Nenne alle Tätigkeiten, die Melanie List laut dem Bericht über das Rassismus-Video die Schüler in ihrem Wahlpflichtkurs ausführen lässt.

━━ Seitenauszug

Für ihr Video DOCH! RASSISMUS IST REALITÄT! werden die Schüler*innen des Wahlpflichtkurses Medien unter Leitung von Melanie List im März in Berlin ausgezeichnet.
Die Schüler*innen hatten ihre Arbeit beim Klickwinkel-Videowettbewerb 2019 eingereicht. Der Wettbewerb wird von der Vodafone Stiftung unter der Schirmherrschaft des Bundespräsidenten ausgerichtet.
Neben unseren Schüler*innen nahmen an dem Wettbewerb 2019 300 Schülerinnen und Schüler aus ganz Deutschland teil. Von A wie Abfall bis Z wie Zusammenhalt wurden vielfältige Themen behandelt, die unsere Gesellschaft und insbesondere junge Menschen bewegen.
Das vom WPK Schülerblog (Jahrgang 8) erstellte Video DOCH! RASSISMUS IST REALITÄT! hat der Jury dabei besonders gut gefallen.
Herzlichen Glückwunsch!
Die HAZ berichtete:
Donnerstag, 5. März 2020 Stadt-Anzeiger Ost
IGS-Schüler halten ihre Erfahrungen mit Rassismus, Beleidigungen und Ausgrenzung in einem Video fest / Nominierung für einen Preis bei Klickwinkel
Preisverdächtig: Die Schüler der IGS Roderbruch haben ihre Erfahrungen in einem Film festgehalten – und wollen damit andere wachrütteln.
Foto: Jo-Hannes Rische
Groß-Buchholz. Schüler, Lehrer, Mitarbeiter – sie alle sitzen im Film vor einer weißen Wand. Sie haben verschiedene Haut- und Haarfarben, sie haben Eltern oder Großeltern aus verschiedenen Ländern und tragen unterschiedliche Klamotten. Was sie erzählen, eint sie allerdings: Sie haben Diffamierungen erlebt, wurden beleidigt und ausgegrenzt. Das erzählen sie dem Zuschauer direkt in knapp fünf Minuten. Für den bewegenden Zusammenschnitt hat der Klickwinkel Videowettbewerb sie nun für einen Preis nominiert.
Rückblick: Lehrerin Melanie List leitet einen Wahlpflichtkurs an der IGS Roderbruch, einer Schule, die sich schon seit Jahren gegen Rassismus einsetzt. In ihrem Kurs lässt sie die Schüler Artikel schreiben, Fotos schießen und Filme drehen. „An einem Tag hatte ich eine Schülerin im Unterricht, die ihre Wurzeln in Sri Lanka hat“, erzählt List. „Ich habe sie reflexartig gefragt, woher sie denn kommt“, sagt sie ehrlich. Die Schülerin kam aus Hannover, List denkt über ihre eigene Frage nach. „Die bloße Annahme, sie könnte woanders herkommen, ist eigentlich schon rassistisch.“ Mit ihrem Kurs arbeitet sie an einem Projekt: Schüler der IGS Roderbruch sollen vor einer Kamera von ihren Erfahrungen berichten, von Situationen, die ihnen regelmäßig im Alltag begegnen.

━━━━
━━ Bereitgestellte Datensätze

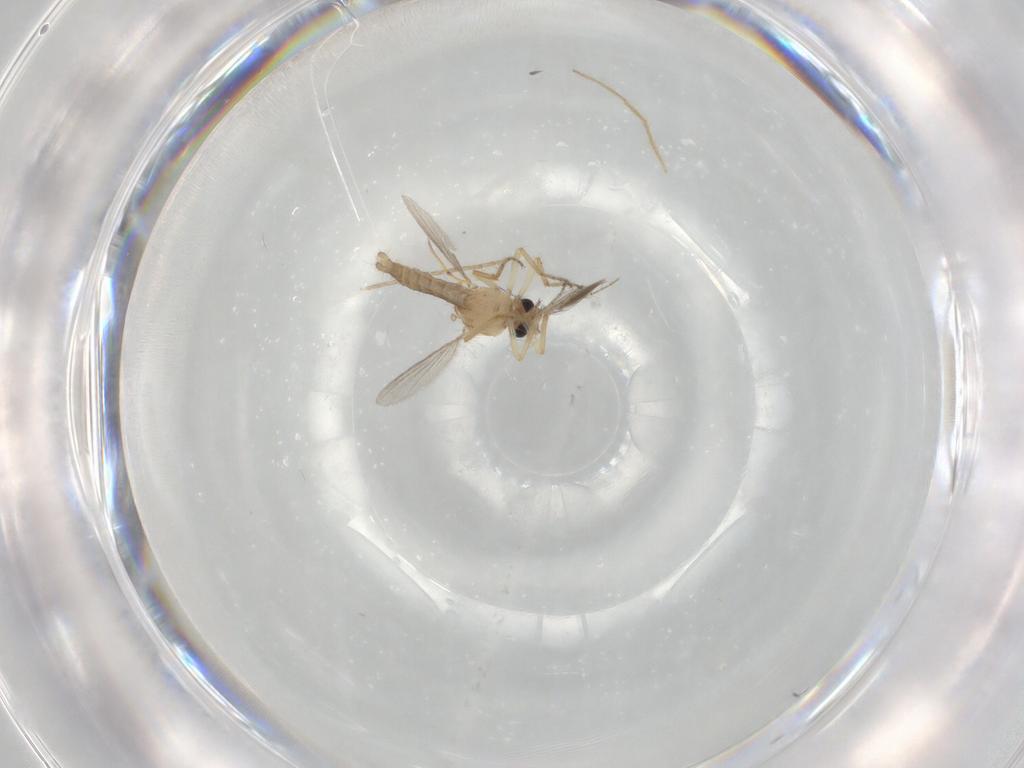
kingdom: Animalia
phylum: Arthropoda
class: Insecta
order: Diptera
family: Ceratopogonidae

━━━━
━━ Bereitgestellte Datensätze

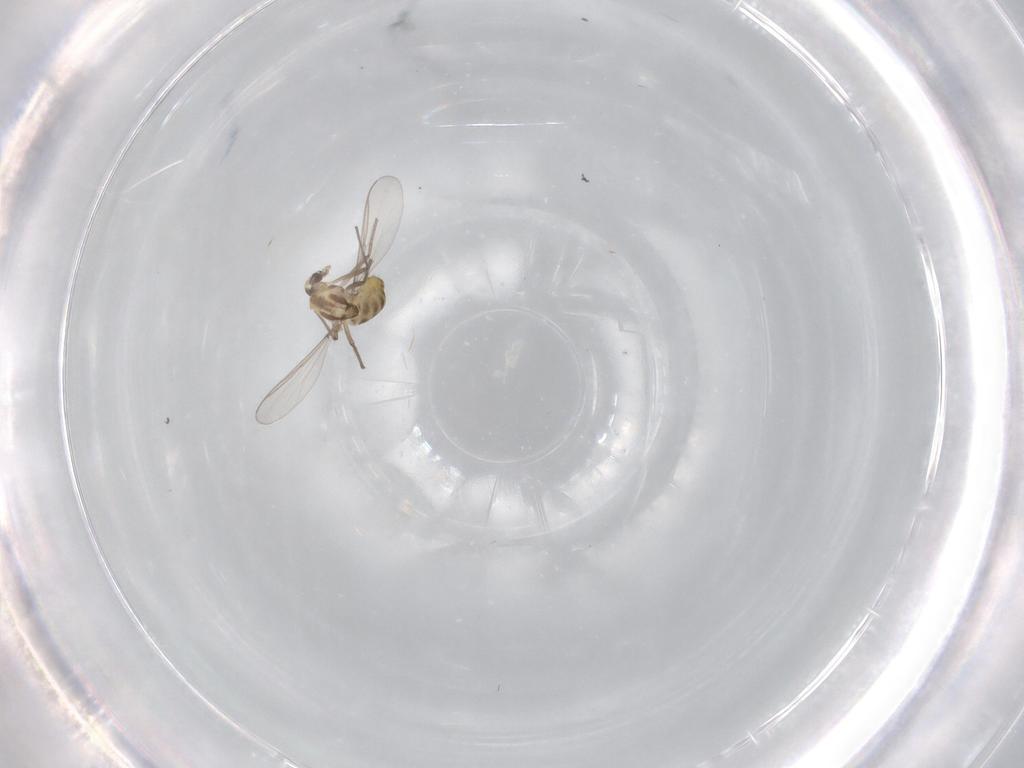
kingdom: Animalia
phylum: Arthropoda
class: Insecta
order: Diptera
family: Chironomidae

━━━━

**Lösung**
- Artikel schreiben
- Fotos schießen
- Filme drehen